## Source extract
November 10, 2008 Leave a comment Go to comments

Lately I have been throwing the idea around that sometimes we get so caught up in trying to make everything in church appealing that we miss the point.  Sometimes we feel that our music is sub-par, outdated, the wrong genre, or too slow.  Sometimes we feel that our version of the Bible is a bit too “linguistically challenged” for some people to understand.  Sometimes we worry that if everyone dresses up that someone will come into the church and feel like they aren’t dressed nice enough and on and on.  

As I have been studying Romans with the youth group, I’ve realized that if we do those things, or if we don’t do those things, they don’t matter in the end.

## Extracted entries
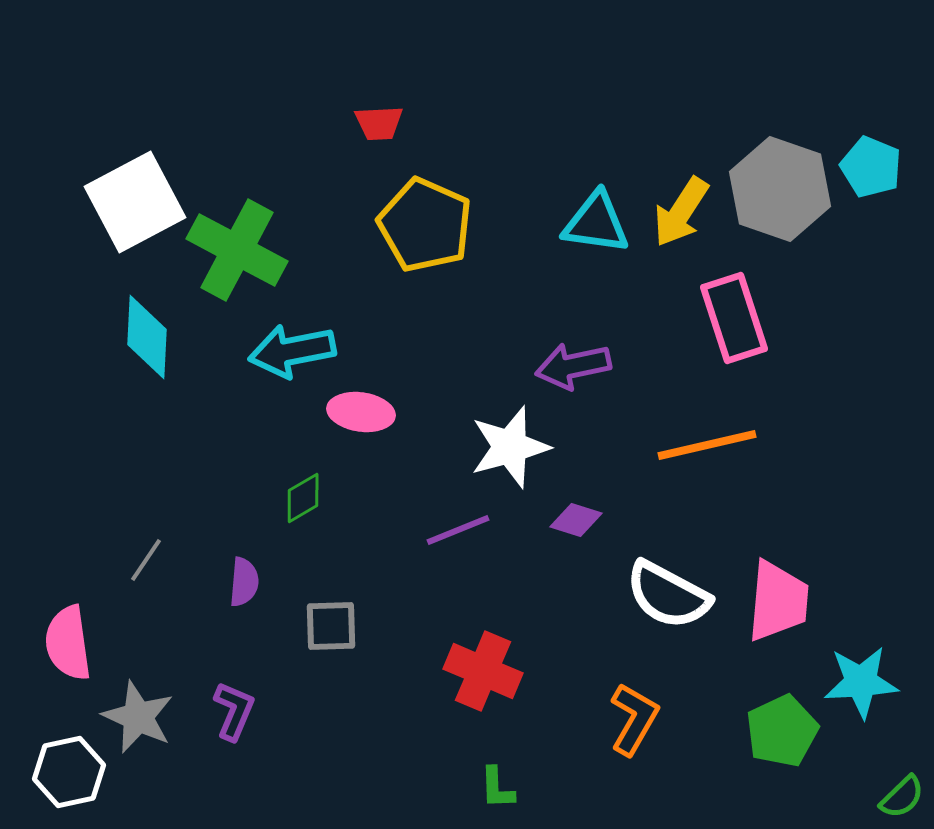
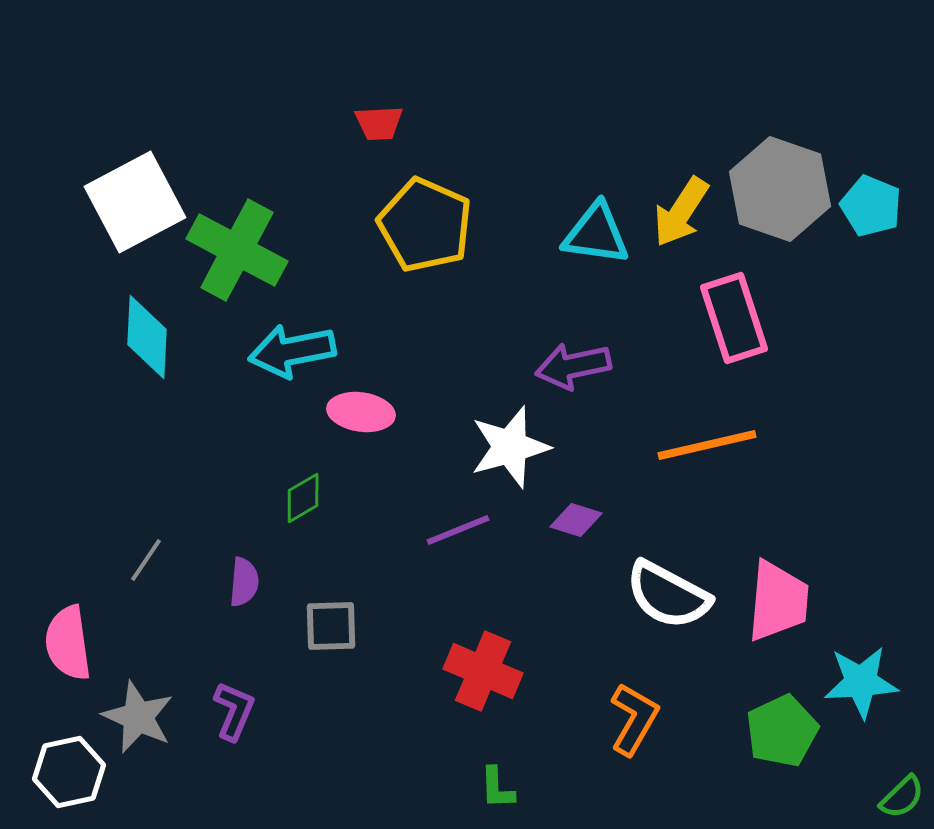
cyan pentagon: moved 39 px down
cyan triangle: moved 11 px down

--

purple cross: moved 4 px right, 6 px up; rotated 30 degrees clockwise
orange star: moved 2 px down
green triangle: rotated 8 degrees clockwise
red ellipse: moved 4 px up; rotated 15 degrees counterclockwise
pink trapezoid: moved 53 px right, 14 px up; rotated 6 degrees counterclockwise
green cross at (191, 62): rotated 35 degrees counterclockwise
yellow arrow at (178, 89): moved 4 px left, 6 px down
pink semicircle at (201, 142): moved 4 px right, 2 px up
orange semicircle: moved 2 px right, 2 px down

==

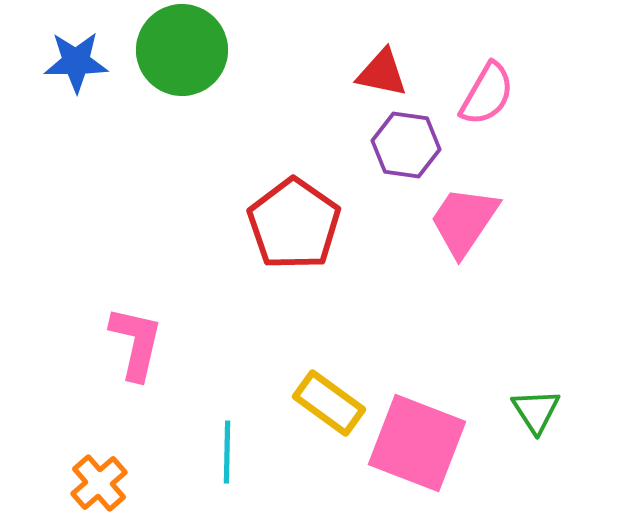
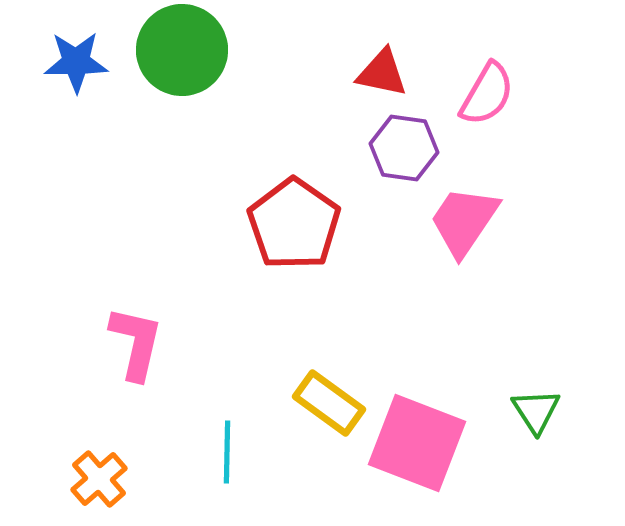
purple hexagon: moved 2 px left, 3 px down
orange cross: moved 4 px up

## Requirements
In the blog excerpt about church, which book of the Bible has the writer been studying with the youth group?

## Answer
Romans.